§ **Problem details**
The line holding "Telephone Call Recording" and all lines that follow it to the end of the data: return these exactly, and nothing more.

Given records Start Marker

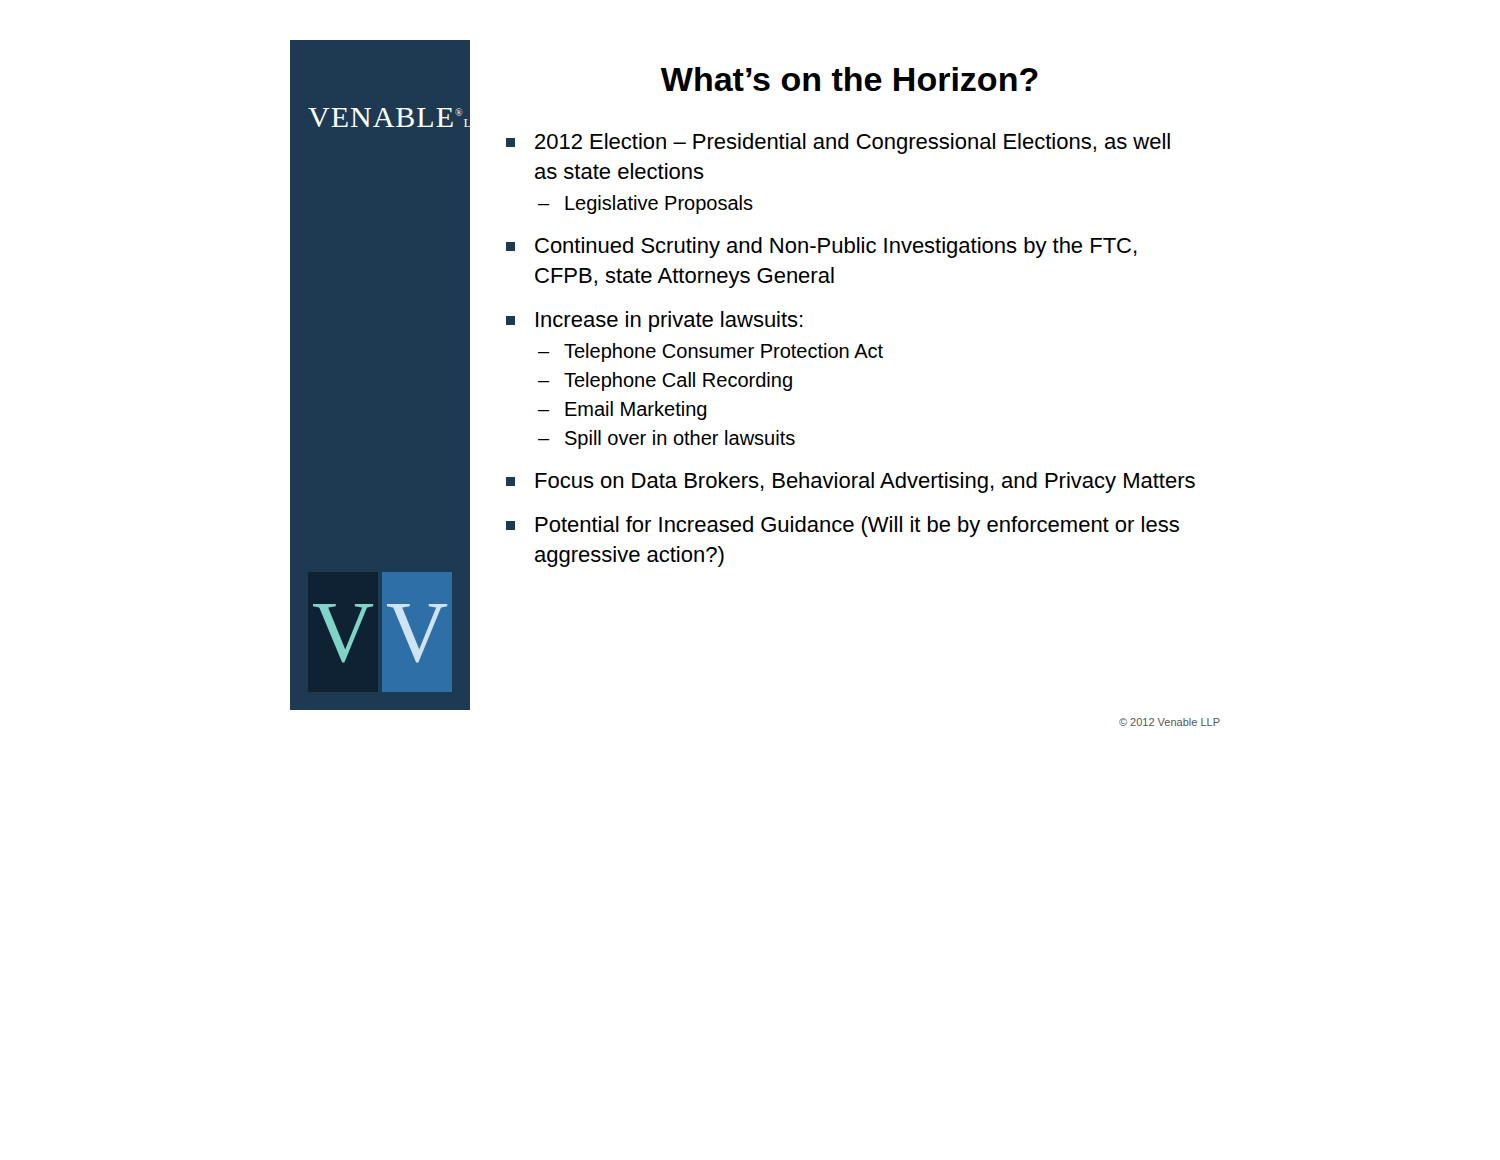VENABLE®LLP
V
V
What’s on the Horizon?
2012 Election – Presidential and Congressional Elections, as well as state elections
Legislative Proposals
Continued Scrutiny and Non-Public Investigations by the FTC, CFPB, state Attorneys General
Increase in private lawsuits:
Telephone Consumer Protection Act
Telephone Call Recording
Email Marketing
Spill over in other lawsuits
Focus on Data Brokers, Behavioral Advertising, and Privacy Matters
Potential for Increased Guidance (Will it be by enforcement or less aggressive action?)
© 2012 Venable LLP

Given records End Marker

§ **The completed task**
Telephone Call Recording
Email Marketing
Spill over in other lawsuits
Focus on Data Brokers, Behavioral Advertising, and Privacy Matters
Potential for Increased Guidance (Will it be by enforcement or less aggressive action?)
© 2012 Venable LLP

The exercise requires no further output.